The results of the CHARISMA trial support this recommendation; despite previous data demonstrating a favourable benefit-risk profile of aspirin plus clopidogrel in patients with acute coronary syndrome, this combination should not be used in patients at high risk for atherothrombosis and those with previous stroke or TIA. In these patients, the CHARISMA trial demonstrated a lack of significant clinical efficacy and an increased risk of bleeding with clopidogrel plus aspirin compared with aspirin alone.

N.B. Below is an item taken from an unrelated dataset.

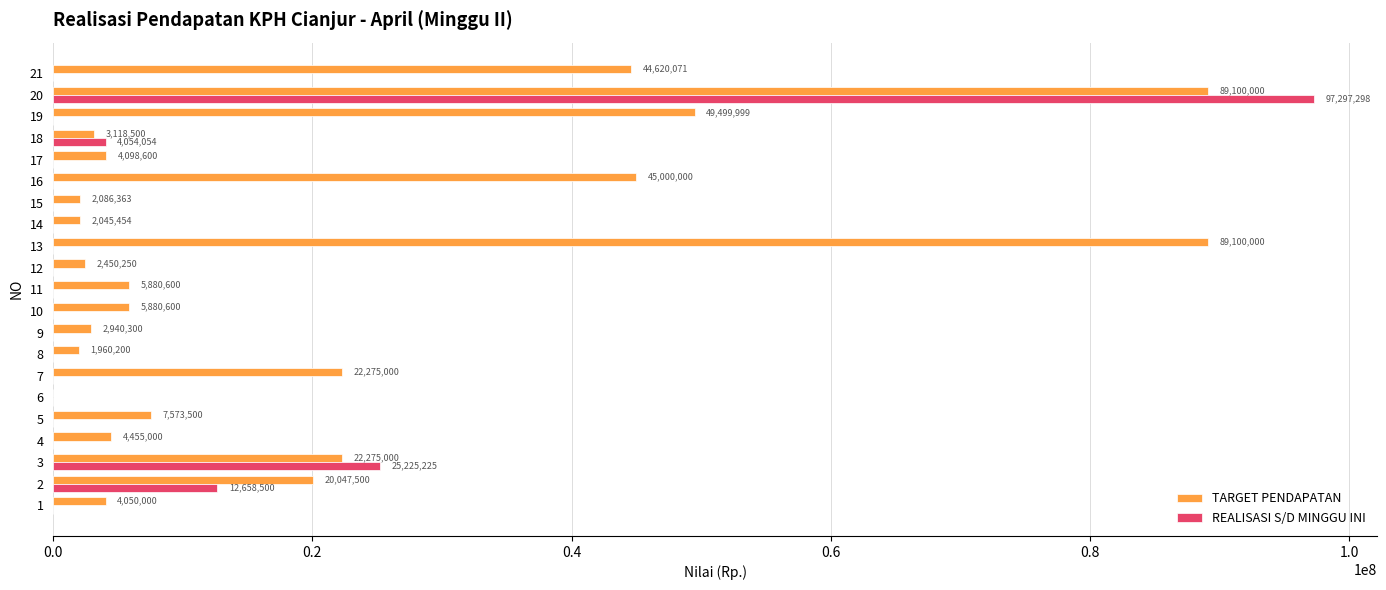

What is the greatest value displayed?

97297298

Further research is needed to assess the benefit-risk ratio of clopidogrel plus aspirin in specific subpopulations of patients at high risk for atherothrombotic events, and to determine the role of clopidogrel plus aspirin in preventing cardioembolic stroke or early recurrent stroke after symptomatic large-vessel atherostenosis. Recent and ongoing studies are seeking to better define the roles of different antiplatelet regimens in preventing recurrent stroke.